The financial carnage at the start of the year was the worst of its kind for many markets.
It saw the US S&P 500 fall 6%, which was the worst first five trading days in history. Chinese stocks plunged 10%, triggering newly-installed circuit breakers which halted trading at crucial moments.
This week started in similar fashion, with Chinese equities plunging again by 5%. But US stocks didn’t follow them down this time.
Here’s the chart from Bank of America Merrill Lynch:
There’s a good reason for US stocks uncoupling from Chinese stocks, and indeed they might not have been following them in the first place, rather China’s currency instead.
Here’s Bank of America analyst Hans Mikkelsen with a neat summing up (emphasis and bullet points ours):
- Recall that last week the PBOC allowed their currency to depreciate more than 1.5%, a pace much faster than we have seen since August last year.
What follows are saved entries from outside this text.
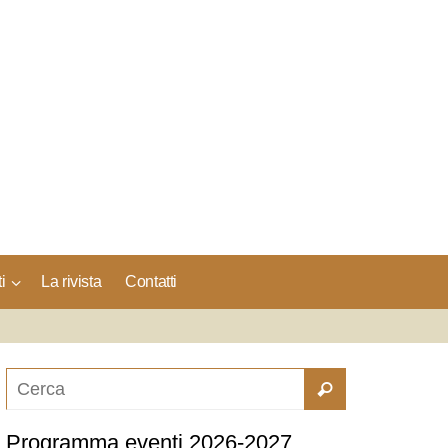
i
La rivista
Contatti
Programma eventi 2026-2027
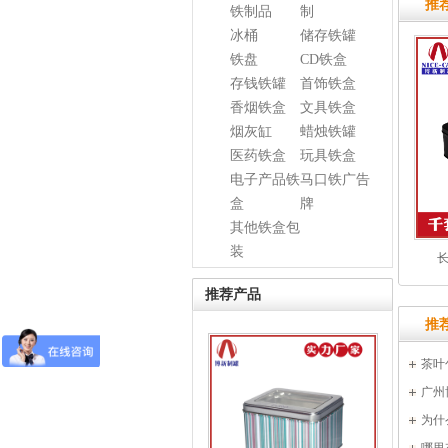
推
铁制品
制
冰桶
储存铁罐
铁盘
CD铁盒
存钱铁罐
首饰铁盒
香烟铁盒
文具铁盒
烟灰缸
蜡烛铁罐
医药铁盒
玩具铁盒
电子产品铁
马口铁广告
盒
牌
其他铁盒包
装
长
推荐产品
推
茶叶
厂家呢
广州
交会）
为什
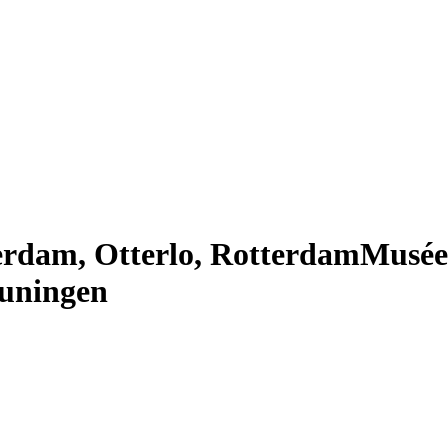
erdam, Otterlo, Rotterdam
Musée 
uningen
- Within the mix of policy changes in response to what transpired last week — including the removal of circuit breakers in the Chinese equity market, etc. — it is very clear that the PBOC is now working to stabilise the Renminbi.
- We saw this first on Friday where for the first time this year the PBOC set the Renminbi fix at roughly unchanged levels.
- This repeated today for the second consecutive day, prompting a 0.36% rally in the Renminbi spot against the USD. Hence the stability in US equities as fears of global deflationary developments declined.
The reasoning behind this is that if China lets its currency depreciate quickly, it will cause Chinese exports to fall in price. With the dollar strengthening against it, US companies would find it harder to compete on price and so cut profit targets, leading to lower share prices.
One of the grander fears is that, with oil falling in price at the same time, cheaper Chinese goods could send a wave of deflation across the world, sparking a recession as people hold off on purchases.
But that scenario might not play out because it seems like Chinese policymakers are determined to stabilise their currency, which global stocks might not follow Chinese equities if and when they crash.